::: Quoted passage :::

To dispense with the obvious, the vocals can be quite obnoxious at times, no more so than in the closer "Alone", but if you give it time, even there you will be impressed with its musicality and its suitability for the undeniably skilled playing. Sure, the faux scat is of "Friend" wears thin after the first 5 innovative seconds, but its first part is brilliant, and "City Monster" is a master epic. "The Clown and the Queen" carries a delightfully nostalgic vibe. Even if you can't get past the vocals at any price, the flute, organ and mad fiddling of the souped up classical instrumental "Moldau" justifies seeking out this CD.
One can hear the influence of this album in the works of endearing bands like JANE, far lesser artists like STREETMARK, who knew not what to do with their inspiration, or the brilliant one-off ZOMBY WOOF, and probably a lengthy list of even more obscure bands who barely published during the golden era. But for the source, start with Marburg, one of the keystones of German symphonic prog and a must have release from this period.
Pell Mell biography
Not to be confused with a 1980s American band of the same name, Pell Mell was a symphonic band from Marburg, Germany (Marburg is also the name of the debut album). The band was formed in 1971 by keyboard player Otto Pusch, bass player Jorg Gotzfried, Rudolf Schon on vocals, recorder, and guitar, drummer Mitch Kniesmeijer, and Thomas Schmitt on violin, guitar, and vocals.
The first album is characterized by a rough edge, especially in the vocals. Subsequent albums would smooth out the edges. However, there are aspects reminiscent of Hawkwind, HP Lovecraft, The Nice, and even ELP. Mellotron and classical themes are abundant. It also should be pleasing to fans Krautrock.
Over the next releases they would explore the realm of Mike Oldfield, and then settle into keyboard dominated symphonic. The old psychedelic sounds completely gone. Much of the music is considered some of the best German symphonic ever recorded.
The usual lineup changes occurred over time, and the band began to disintegrate after 1978's "Only a Star." Thomas Schmitt formed the '80s style rock band Skyrider, with former band mate Otto Pusch. They released one self-titled album, and then took back the name Pell Mell. This incarnation released "Moldau" in 1981. However, the old magic was gone, and that is where the Pell Mell story ends.

:::

Task to carry out:
Transcribe the Pell Mell passage between "One can hear" and "guitar, and vocals.", inclusive.

::: The data :::

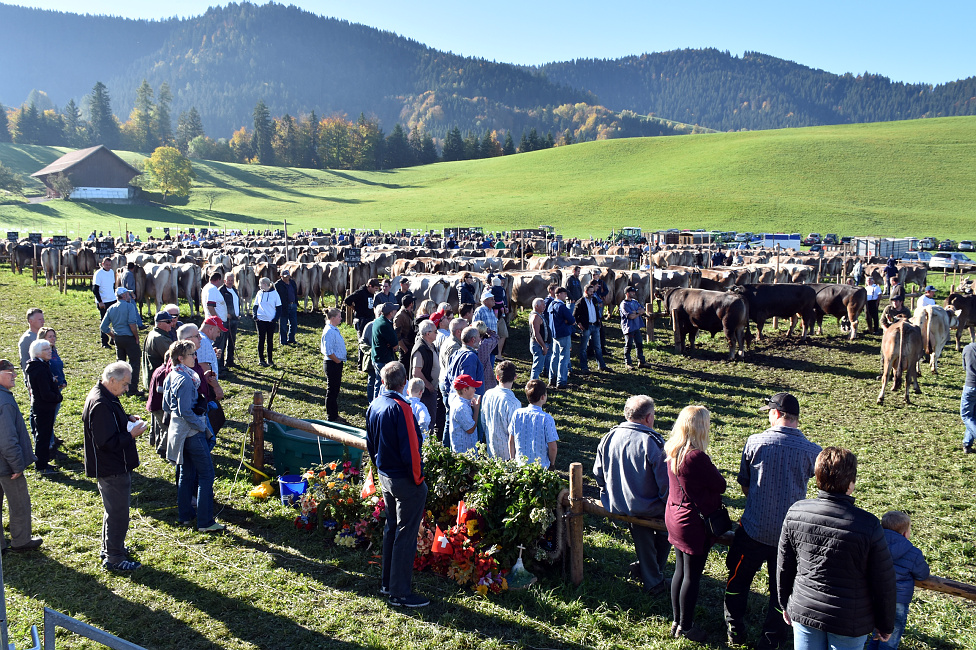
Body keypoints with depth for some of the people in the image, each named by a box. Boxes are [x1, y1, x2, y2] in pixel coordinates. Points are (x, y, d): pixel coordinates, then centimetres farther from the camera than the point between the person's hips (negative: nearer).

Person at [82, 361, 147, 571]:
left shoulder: (103, 395, 6)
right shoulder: (101, 405, -27)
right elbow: (106, 442, -28)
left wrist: (127, 419, 5)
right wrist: (131, 434, -19)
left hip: (114, 466, 11)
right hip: (112, 470, -11)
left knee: (114, 510, 24)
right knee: (118, 514, 1)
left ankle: (109, 549, 38)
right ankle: (114, 558, 12)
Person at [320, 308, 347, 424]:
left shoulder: (335, 330, 11)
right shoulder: (329, 331, -19)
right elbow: (328, 351, -23)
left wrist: (340, 361, 14)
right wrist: (337, 361, -15)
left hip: (337, 363, 10)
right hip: (332, 364, -10)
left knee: (336, 389, 17)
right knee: (332, 391, -1)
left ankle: (335, 415, 28)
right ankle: (331, 417, 8)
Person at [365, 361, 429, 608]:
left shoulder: (373, 406, 4)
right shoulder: (400, 407, -22)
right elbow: (410, 448, -22)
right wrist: (418, 477, -11)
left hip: (384, 477, 8)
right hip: (405, 480, -8)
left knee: (392, 527, 21)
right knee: (406, 534, 1)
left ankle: (387, 583, 31)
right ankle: (399, 593, 8)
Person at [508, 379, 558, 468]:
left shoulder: (517, 414, -6)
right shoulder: (546, 418, -17)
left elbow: (511, 441, 2)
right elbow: (553, 447, -13)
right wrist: (552, 464, 5)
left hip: (520, 464, 4)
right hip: (541, 467, -4)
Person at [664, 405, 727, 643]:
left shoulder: (671, 450, -1)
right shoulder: (697, 457, -27)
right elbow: (720, 486, -14)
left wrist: (709, 473, 2)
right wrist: (714, 471, 3)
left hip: (674, 516, 8)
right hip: (694, 523, -8)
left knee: (681, 570, 19)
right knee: (692, 576, 7)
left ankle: (677, 622, 31)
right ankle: (685, 628, 21)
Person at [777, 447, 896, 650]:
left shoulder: (795, 512, -11)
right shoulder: (868, 525, -20)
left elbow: (784, 566, 1)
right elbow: (883, 582, -10)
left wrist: (786, 604, 16)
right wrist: (886, 626, 6)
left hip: (804, 612, 3)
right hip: (849, 623, -2)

:::

Written answer:
One can hear the influence of this album in the works of endearing bands like JANE, far lesser artists like STREETMARK, who knew not what to do with their inspiration, or the brilliant one-off ZOMBY WOOF, and probably a lengthy list of even more obscure bands who barely published during the golden era. But for the source, start with Marburg, one of the keystones of German symphonic prog and a must have release from this period.
Pell Mell biography
Not to be confused with a 1980s American band of the same name, Pell Mell was a symphonic band from Marburg, Germany (Marburg is also the name of the debut album). The band was formed in 1971 by keyboard player Otto Pusch, bass player Jorg Gotzfried, Rudolf Schon on vocals, recorder, and guitar, drummer Mitch Kniesmeijer, and Thomas Schmitt on violin, guitar, and vocals.